According to the Manchester (NH) Union Leader, the commission is headed by former Senate President Bill Bartlett, who said when he first looked at the retirement system books: “It was really shocking … I couldn’t believe the system was in such a state.”
The plan is less than 60% funded, short by about $3 billion on its annuity fund alone, partly because trustees and lawmakers failed to act on warnings that its accounting methods and earning assumptions would get into trouble, according to a legislative subcommittee that studies investments.
Recent findings of the subcommittee, which were cited by Lynch, found that the plan produced an average 7.9% annual return over the past 10 years. Senator Harold Janeway, who heads the subcommittee, said that the return would have been 8.3% if the state had matched industry averages in most of its investments. That would have produced an extra $24 million a year.
The state must also explore new ways the fund health insurance subsidies, cost of living increases and retired state workers health insurance, following a recent legislative block against funneling retirement fund money to special accounts to cover such benefits.
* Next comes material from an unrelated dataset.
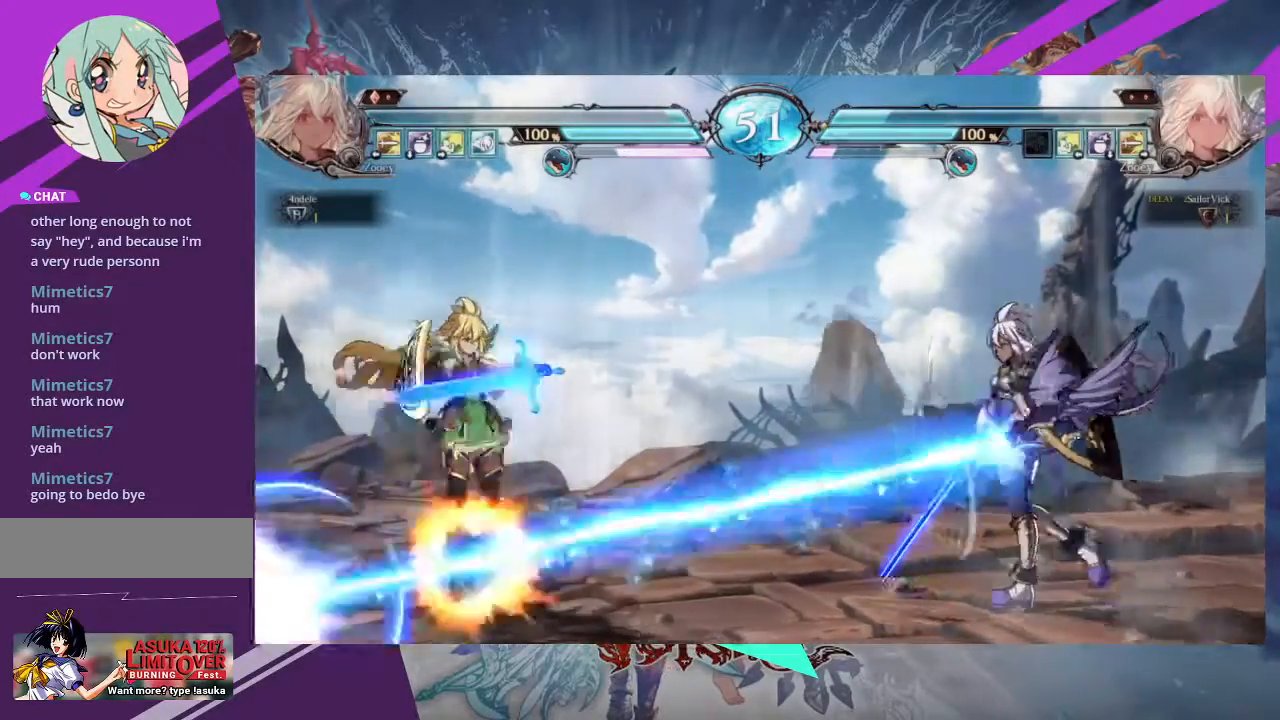
{"buttons": [], "left_stick": "left"}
Another report also criticized the state’s accounting methods, saying that neither the board nor the Legislature acted on warnings that employer contribution rates were too low, severance packages for retiring workers were too high, and accounting methods the fund used were not accepted by any other public plan in the country.
“It’s not something we can fix overnight, but with the depth of expertise on this panel, I think we will be able to adopt some changes that will, over time, fix the system,” Lynch said, according to the news report.